By Cate Huisman
Reader Contributor
In my last piece about area housing policy [Opinion, “What we can do to address our housing crisis,” May 25, 2022], I mentioned that I wanted to write more about the work of the Bonner Community Housing Agency (BCHA). As a designated Community Housing Development Organization (CHDO), BCHA has long worked with low-income individuals in our area to find housing.
But prices have become so high now that even middle-income individuals can’t find a place to live. Within the past 15 months, during which home values have doubled in some areas, our market has progressed from irrational to untenable. So BCHA has expanded its reach to this group. Director Rob Hart says they are now trying to find housing for people making $50,000 to $60,000, which has become low-income relative to housing. “We don’t like phrases such as low income,” he says, “because a good living wage elsewhere is low-income here.”
A start to its programs for this middle-income group is the planned Good Samaritan Inn — for workers Hart calls the “surprised homeless.” These are people who have been living and working in Sandpoint, perhaps for years, and are suddenly homeless because the rentals they have been occupying have been sold and are no longer affordable and/or available.
“These are highly qualified, educated, well-employed people living in tents and cars,” says Hart. The facility will be built entirely with donations and grants, and it has received site approval in the city of Ponderay. Unfortunately, it won’t be completed until 2024.
For a longer-term solution, BCHA has several programs for what it calls Income-Based Local Housing, including variations that it can put in place for employers, landowners and investors. BCHA’s services make it possible for these individuals to use their resources for the common good — or the good of their employees — while making cost-effective use of their land or investment funds. The agency’s services can minimize some of the costs, making it possible to provide housing for working people at a reasonable profit.

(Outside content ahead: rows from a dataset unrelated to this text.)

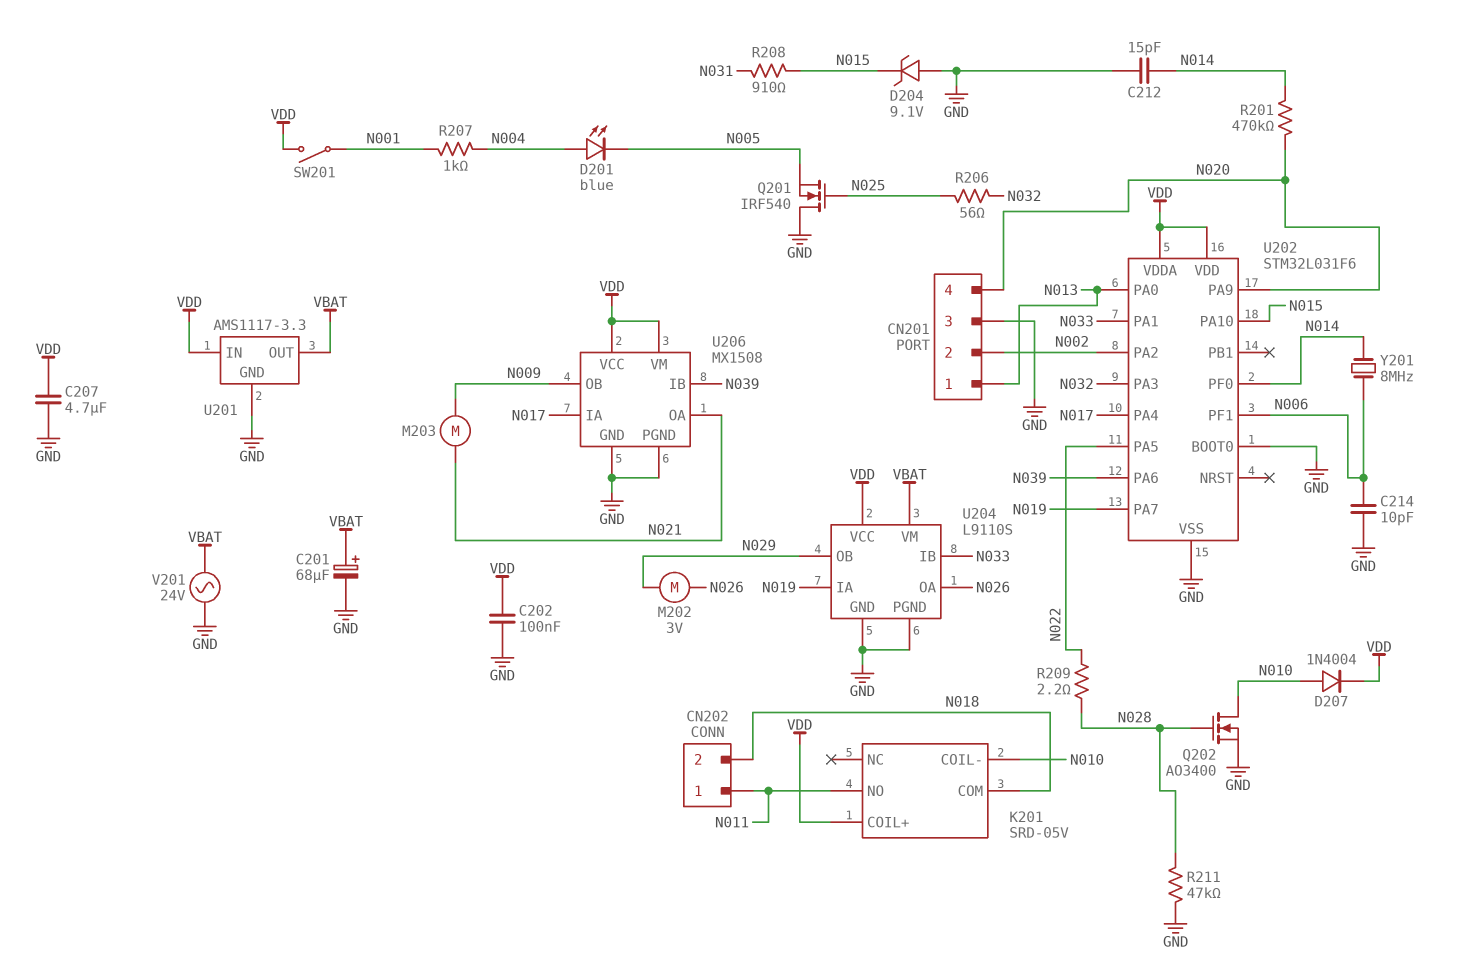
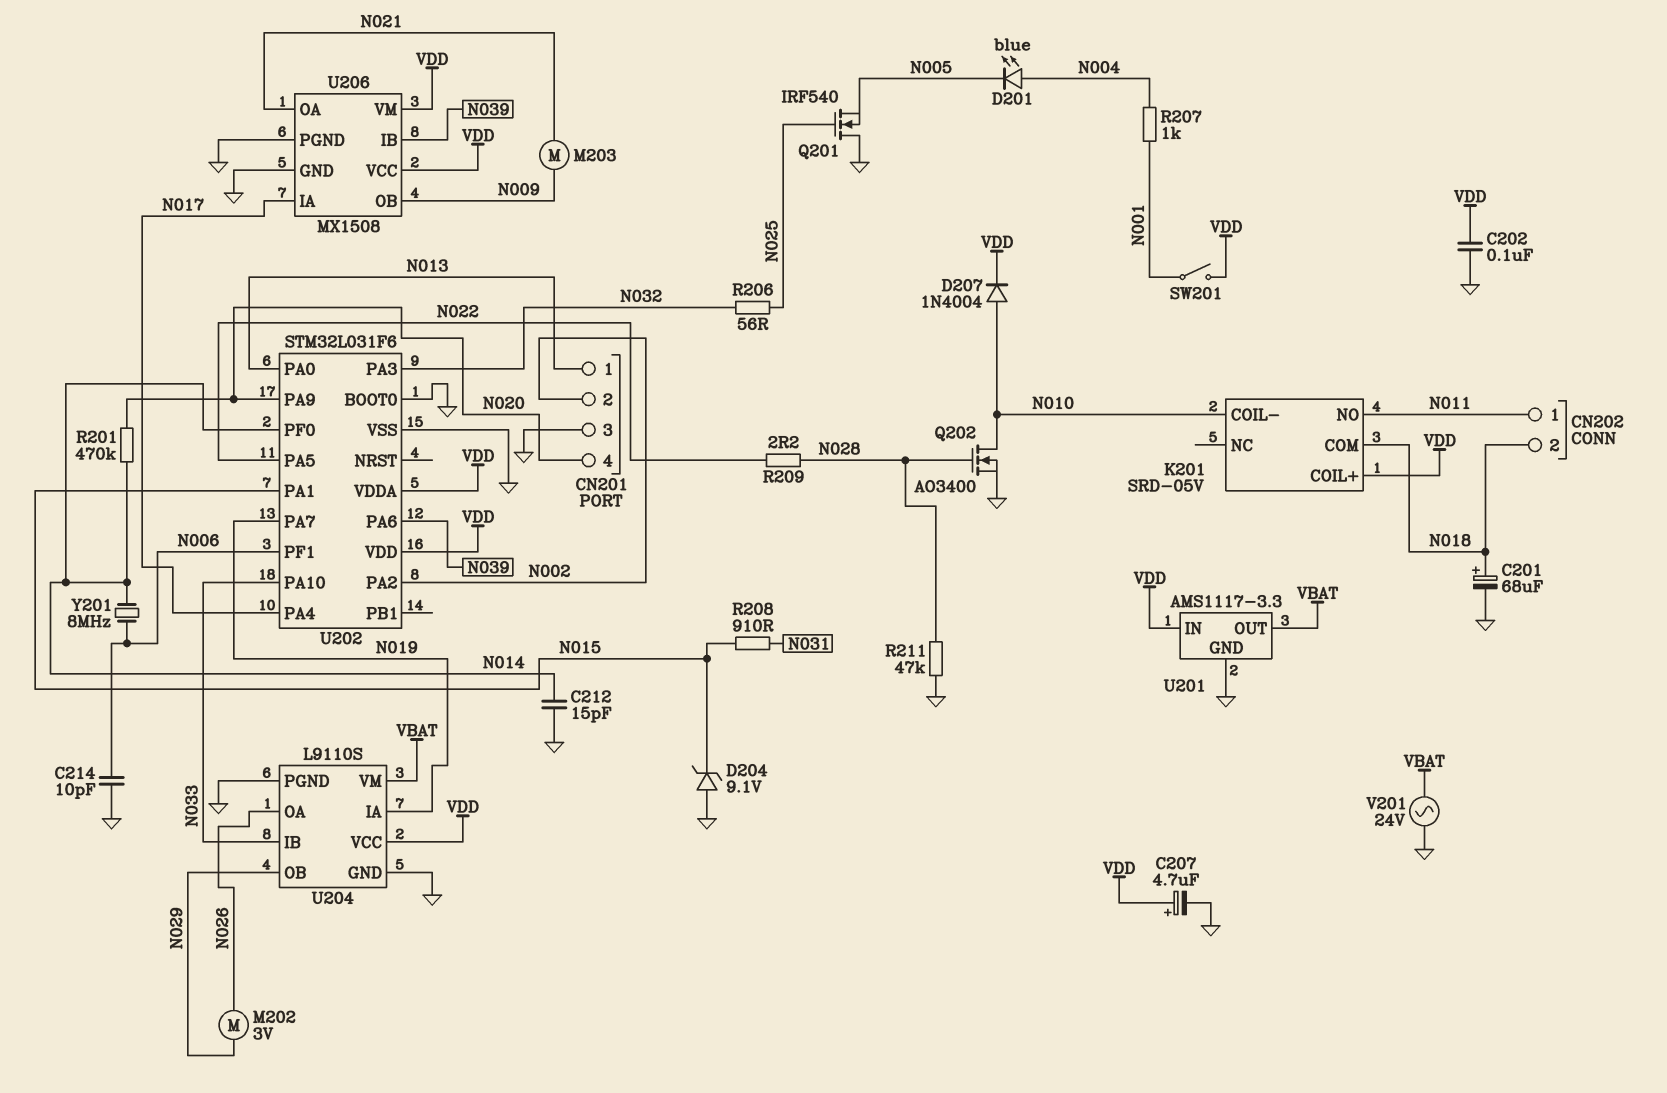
C201: 68uF (plus VBAT, minus GND) -> 68uF (plus N018, minus GND)
C207: 4.7uF (GND, VDD) -> 4.7uF (plus VDD, minus GND)
U202 pin PA1: N033 -> N015
U202 pin PA10: N015 -> N033

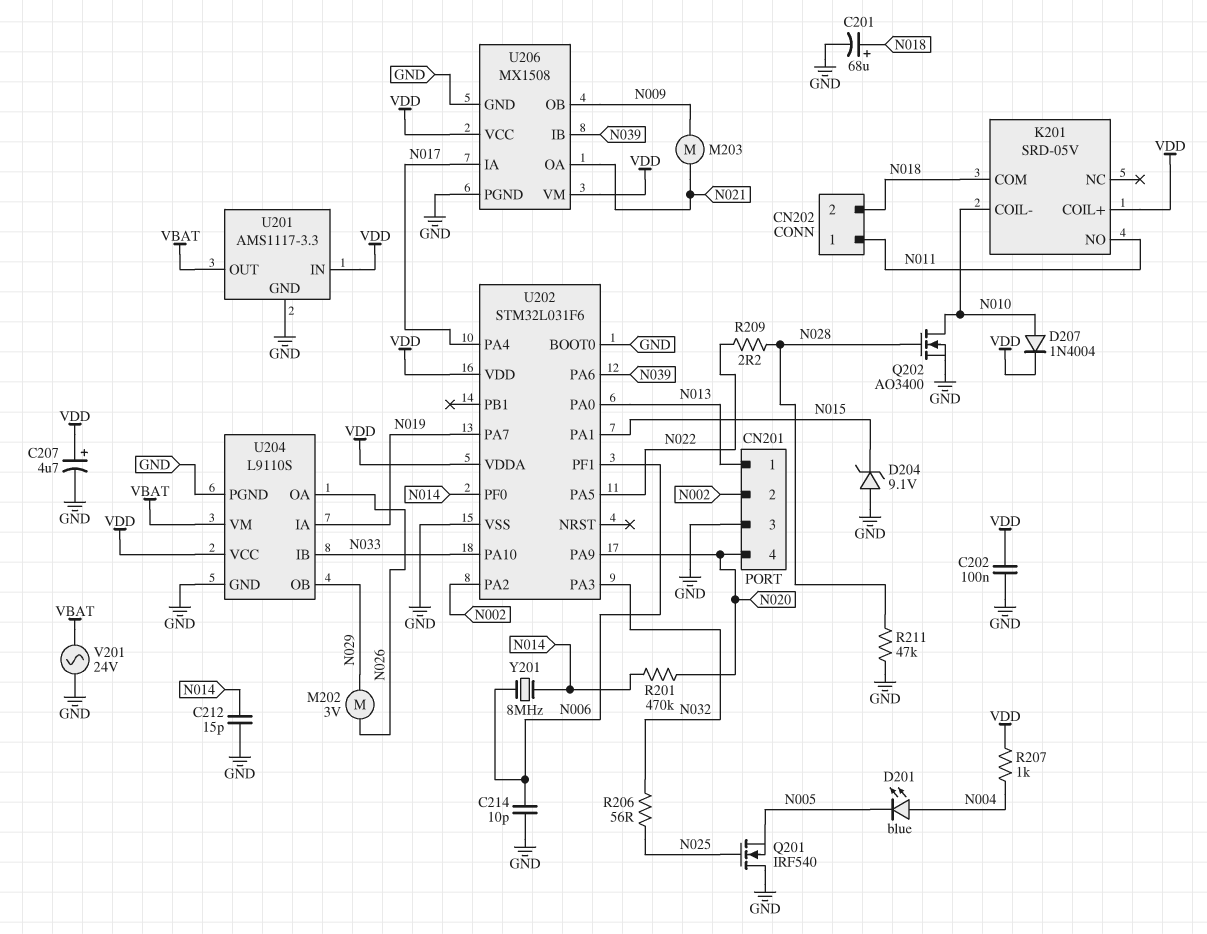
R207: 1k (N001, N004) -> 1k (N004, VDD)
R208: 910 (N015, N031) -> none
SW201: switch (N001, VDD) -> none

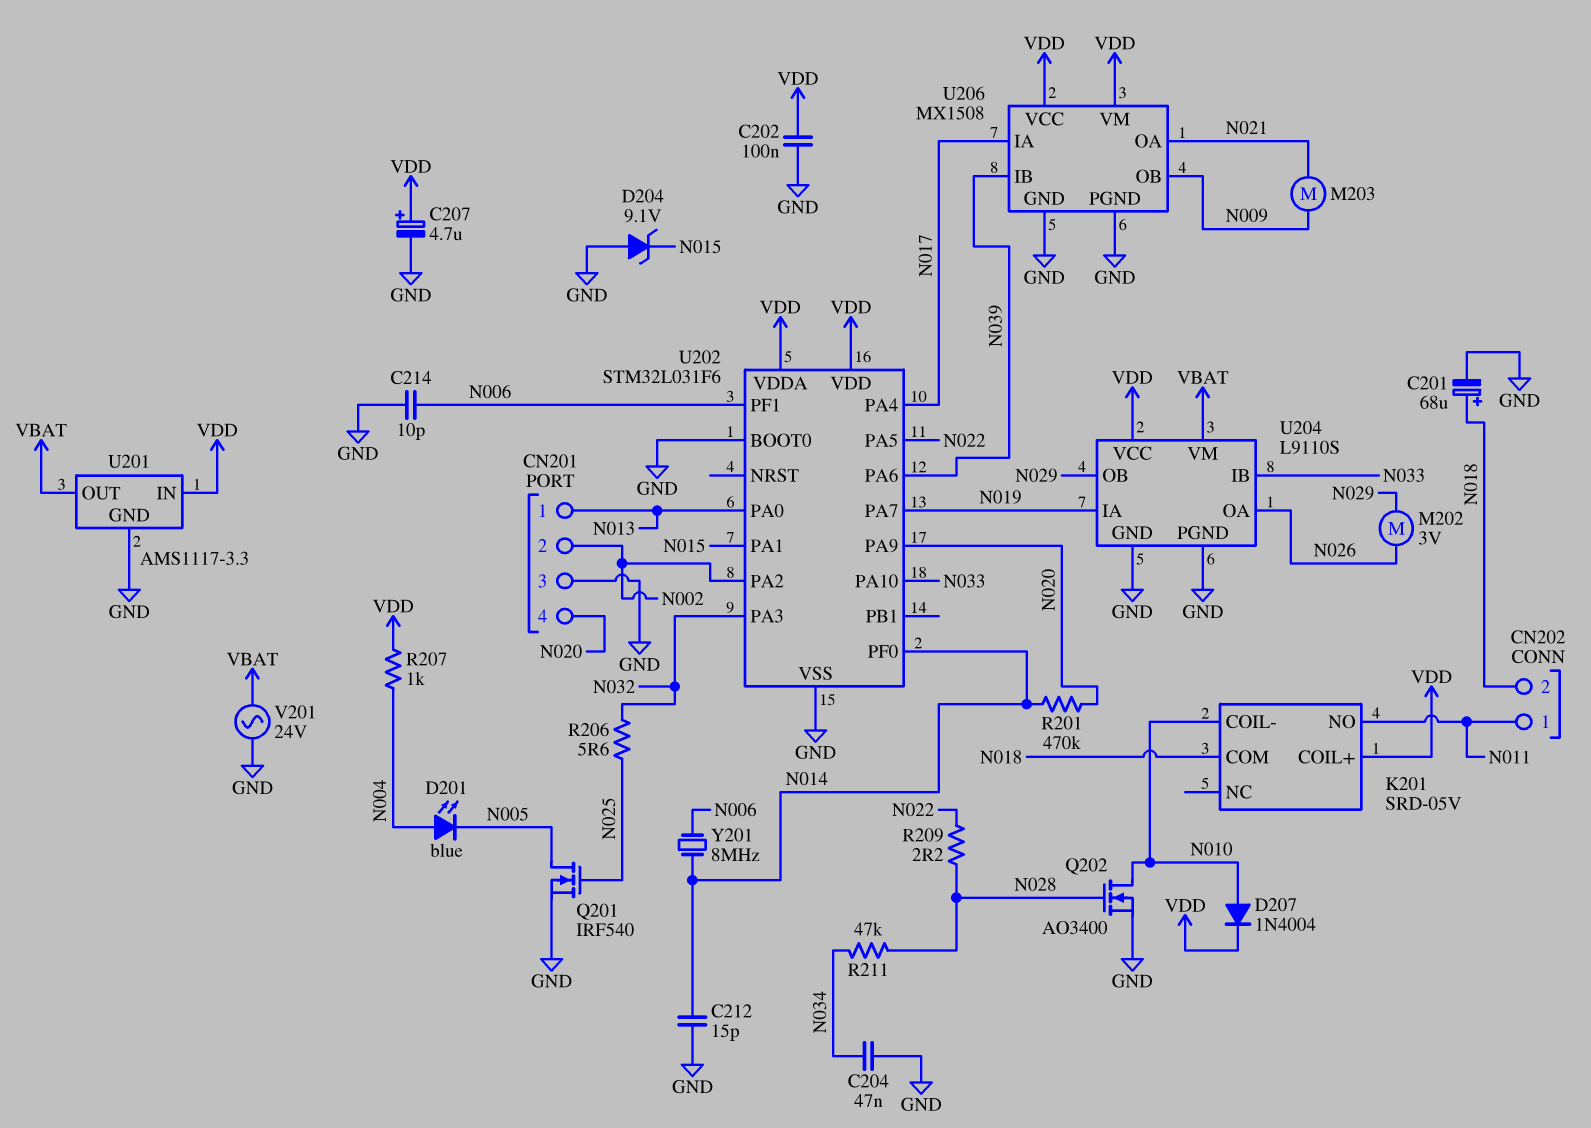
C204: none -> 47nF (GND, N034)
Q201: NMOS IRF540 (G N025, D GND, S N005) -> NMOS IRF540 (G N025, D N005, S GND)
R206: 56 (N025, N032) -> 5.6 (N025, N032)
R211: 47k (GND, N028) -> 47k (N028, N034)

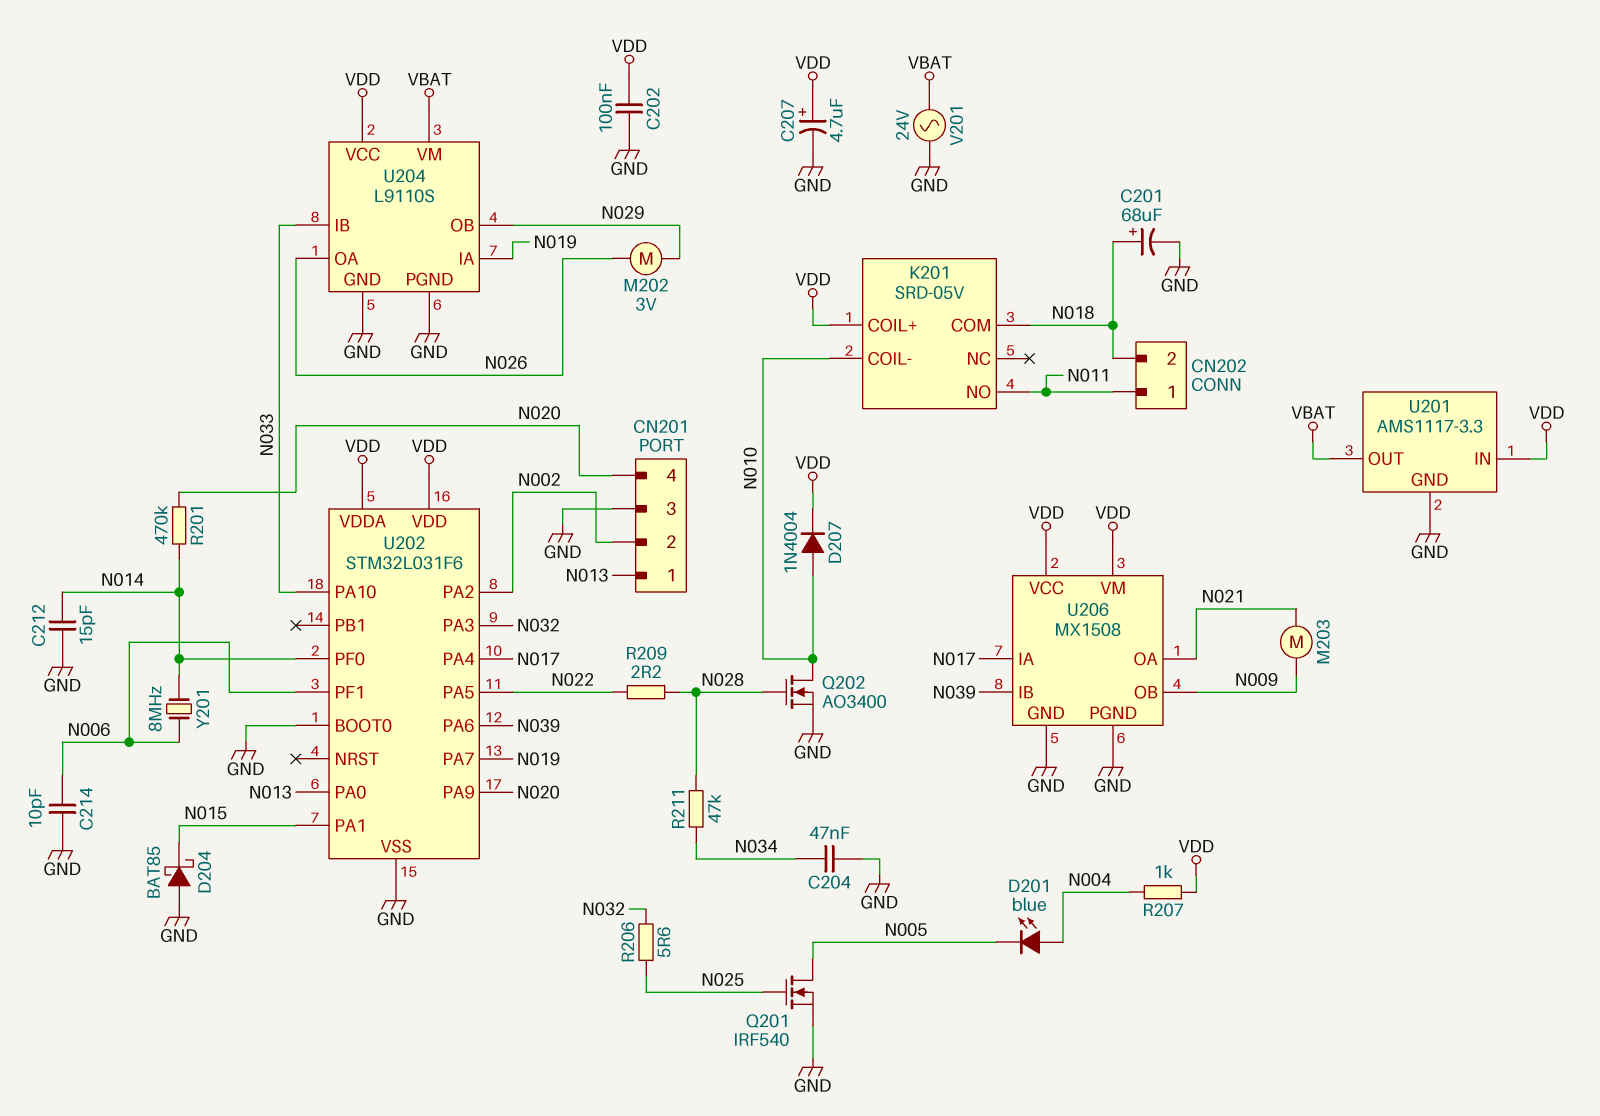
D204: zener 9.1V (A GND, K N015) -> schottky BAT85 (A GND, K N015)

In these programs, BCHA assists with screening buyers and renters and charges no commission to either sellers or buyers. Potential buyers must be employed locally — that is, they must be able to commute to their job from the home that BCHA works to help them buy. And they must have an income of no more than $125,000 — 120% of the local median income. Culver’s Crossing, which received final development plan approval just last week from the City Council, is currently the most visible example of this effort.
Buyers must live in the home as their primary residence for at least four years, and must sell the home back to the original landowner if they leave within that time. The program allows for some set amount of appreciation in the price of the home when it is sold back.
Buyers are free to sell as they wish at the beginning of their fifth year of ownership. This gives them a foot in the market door, but the four-year waiting period discourages investors and speculators whose primary purpose is not to provide needed housing but instead to profit from rapidly rising land values. (This is not to say that theirs is not a legitimate business; it just doesn’t help our community build housing for people who work here.)
A specific version of this program is for employers who may lose potential employees who are put off by the cost of buying a home here. BCHA’s Employer-Directed Housing Program enables employers to use land they may purchase or already own to provide housing for their employees and recoup their initial investment, over a period of years, through rents or mortgages. Depending on what the employer sets up, employers may lease homes to employees or employees may buy homes, with the stipulation that they sell the home back to the employer when they leave.
Within its Income-Based Local Housing Program, BCHA has five projects in the works in North Idaho right now. They expect eventually to add more than 800 affordable units to the housing inventory, including the 49 at Culver’s Crossing. Hart anticipates that at least one other should become public within a month.
“With Culver’s Crossing, BCHA is doing something that’s not been done before, at least here in Sandpoint,” he says.
With new Planning and Zoning Commission members and new city planning staff coming on board, the approvals have taken a lot of time. Meanwhile, Hart says, “there is such a need that we are overwhelmed with demand” whenever the agency announces a new project.
Nevertheless, BCHA is working hard to meet that demand. For landowners and investors who want to address our housing crisis, the agency is ready to help.
Cate Huisman is a writer, editor and journalist who served for 13 years on the city of Sandpoint’s Planning and Zoning Commission.